Secondo la Corte europea dei diritti dell’uomo, la disciplina italiana sull’ergastolo ostativo restringe eccessivamente le prospettive del recluso di poter ottenere permessi o benefici e la possibilità di veder riesaminare la propria pena.
La dignità umana, trovandosi al centro del sistema messo a punto dalla Convenzione europea dei diritti dell’uomo, impedisce di privare una persona della sua libertà senza aprire, allo stesso tempo, al suo reinserimento e senza fornirle una possibilità di riacquistare, un giorno, questa libertà.
Lo ha precisato la Corte di Strasburgo nella sentenza pronunciata, il 13 giugno 2019, rispetto alla causa M.V. contro Italia (ricorso n. 77633/16), a proposito della normativa italiana in materia di ergastolo.
Nella vicenda esaminata, i giudici europei hanno ritenuto che la pena della reclusione inflitta al ricorrente, un detenuto italiano, in ragione di attività criminali di tipo mafioso, avesse violato la Convenzione europea dei diritti dell’uomo, per quanto riguarda il divieto di trattamenti disumani e degradanti (di cui all’articolo 3 della Cedu).
In particolare, a detta della Corte, l’ergastolo ostativo inflitto al carcerato in applicazione della legge sull’amministrazione penitenziaria nazionale aveva ristretto eccessivamente le prospettive di ottenere permessi o benefici e di riesame della pena.

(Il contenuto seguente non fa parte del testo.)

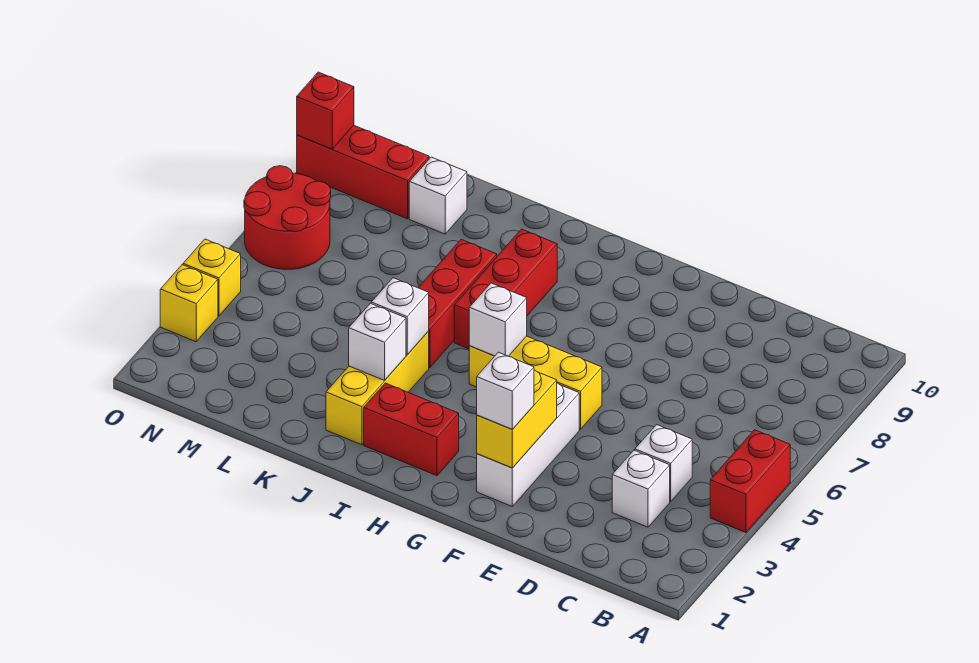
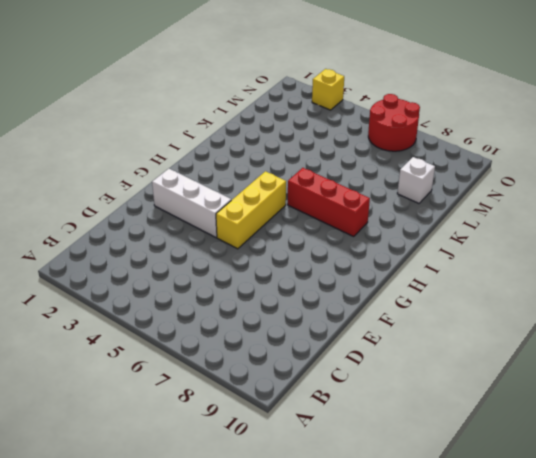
none -> red 1x2 brick [710,430,790,532]
none -> white 1x1 brick [612,450,670,527]
none -> white 1x1 brick [635,425,692,502]

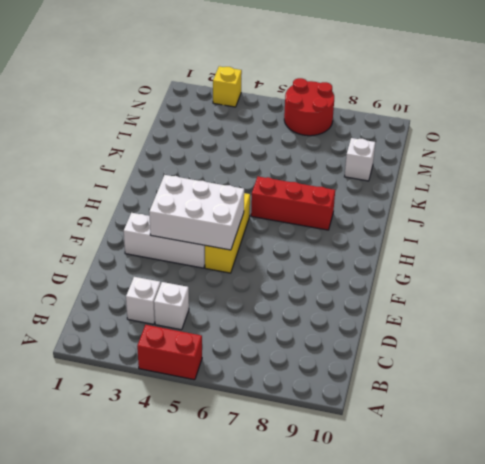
white 2x3 brick [149,175,244,250] -> yellow 1x2 brick [477,370,557,468]
none -> red 1x2 brick [364,383,459,476]
none -> yellow 1x3 brick [326,331,429,445]
none -> red 1x3 brick [418,239,497,368]

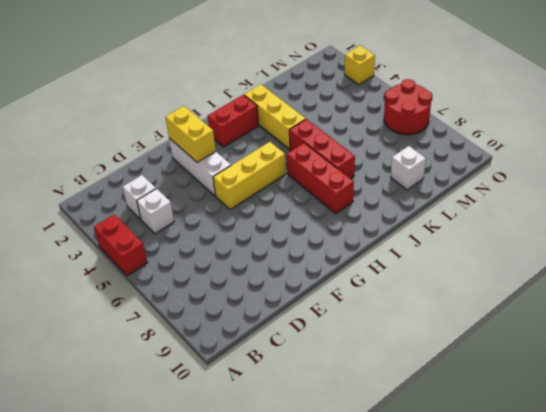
none -> red 1x3 brick [297,125,429,219]
none -> yellow 1x1 brick [183,239,241,316]
none -> white 1x1 brick [469,283,527,356]

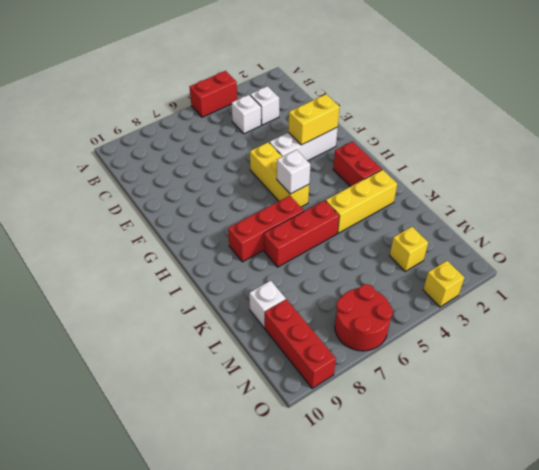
yellow 1x1 brick [390,227,428,271] -> yellow 1x1 brick moved to [183,239,241,316]
none -> white 1x1 brick [349,303,406,380]
none -> white 1x1 brick [371,278,429,355]
none -> red 1x1 brick [297,72,354,149]

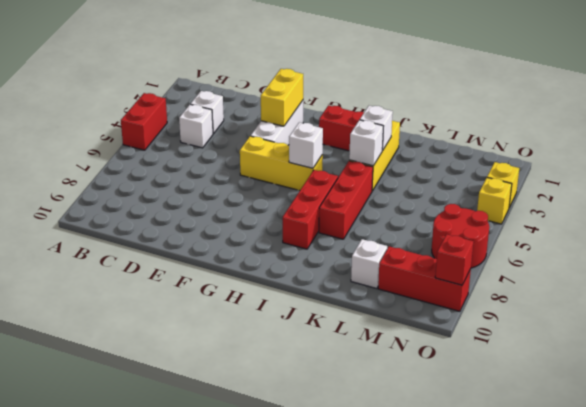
none -> white 1x1 brick [477,352,534,429]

Lo stesso non aveva mai voluto collaborare con gli inquirenti e si era visto rifiutare tutte le richieste presentate per ottenere dei permessi premio e, in particolare, la liberazione condizionale.
Secondo la Corte Edu, il fatto che la reclusione a vita possa, in pratica, essere scontata nella sua interezza, non rende l’ergastolo incomprimibile.
La possibilità di riconsiderare l'ergastolo implica che la persona condannata possa comunque richiedere l’applicazione di un beneficio. Non necessariamente, poi, otterrà la sua liberazione, soprattutto se quest'ultima costituisce ancora un pericolo per la società.